How difficult is it to be a blogger in Saudi Arabia?  Not so hard, it turns out.  According to “Saudi Jeans,” the nom de plume for 25-year-old Ahmed Al-Omran, many topics can be discussed by the more than 10,000 bloggers in Saudi Arabia without facing reprisals from local authorities.

“I avoid writing about the royal family,” he told a video conference with American bloggers last week.  Otherwise, quite a number of political and social topics can be discussed.

Saudi government media watchers do occasionally try to block certain views, but without much success.  “They can’t control the media any more but they don’t seem to realize it.  Whatever gets censored gets on the Internet a few hours later,” Al-Omran says.

“Saudi Jeans” is widely read – about 30-50,000 page views per month, in English.  Ahmed also writes a separate blog in Arabic, but the content is different.  (Al Jazeera in English is also quite different in content — more liberal — than in Arabic.  In the same way, Saudi bloggers writing in English feel less constrained than when they write in Arabic.)

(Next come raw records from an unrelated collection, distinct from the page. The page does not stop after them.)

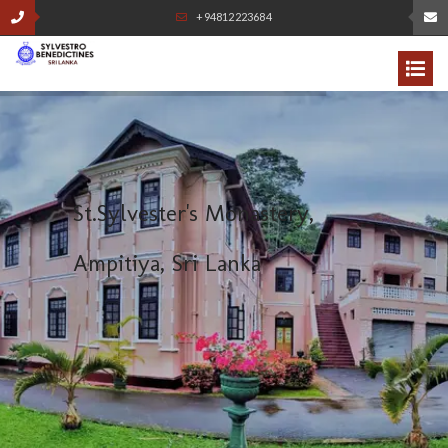
+94812223684
S
t
.
S
y
l
v
e
s
t
e
r
'
s
M
o
n
a
s
t
e
r
y
,
A
m
p
i
t
i
y
a
,
S
r
i
L
a
n
k
a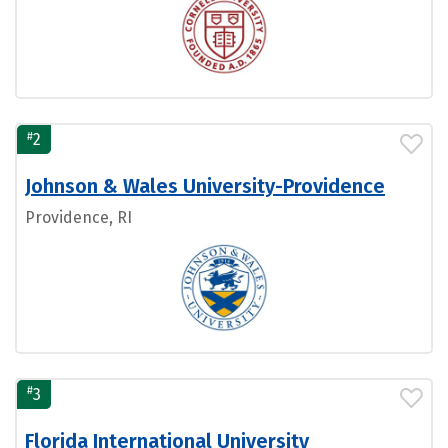
#
2
Johnson & Wales University-Providence
Providence, RI
#
3
Florida International University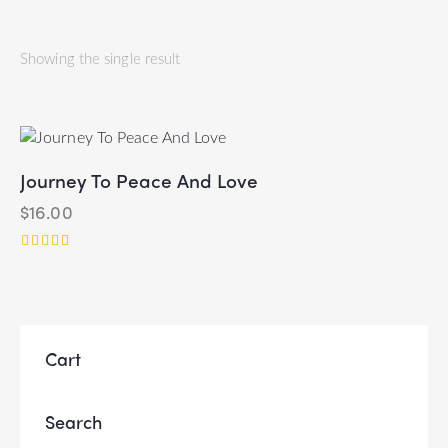
Showing the single result
Journey To Peace And Love
$
16.00
Rated
5.00
out of 5
Cart
Search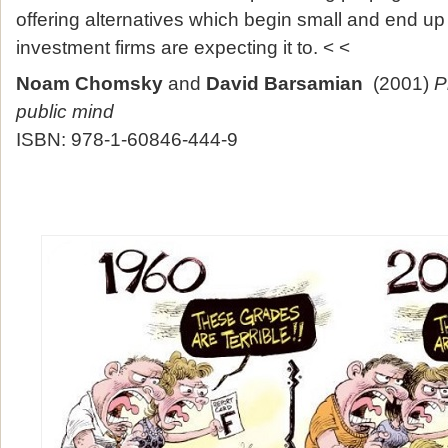
offering alternatives which begin small and end up
investment firms are expecting it to. < <
Noam Chomsky
and
David Barsamian
(2001)
P
public mind
ISBN: 978-1-60846-444-9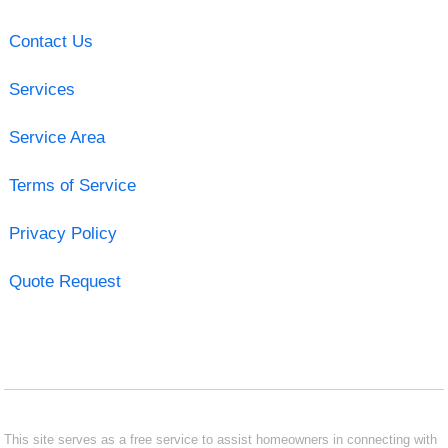
Contact Us
Services
Service Area
Terms of Service
Privacy Policy
Quote Request
This site serves as a free service to assist homeowners in connecting with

We asked “Saudi Jeans” how the political protests in Iran affected expression on the other side of the Persian Gulf.   “For one thing, public demonstrations are not allowed in Saudi Arabia,” says Al-Omran, so the very idea of demonstrations taking place in Iran was quite important.   “When we saw the importance of Twitter in Iran we began to apply it here (in Saudi Arabia) as well, but authorities began blocking it,” he says.

“What do we do when we want to protest publicly?  We go to the Internet and start a campaign online,” says Saudi Jeans.  Eventually, the blogosphere over Saudi Arabia may get more crowded and more free.  It is not the same as an entirely free media environment, but it’s a start.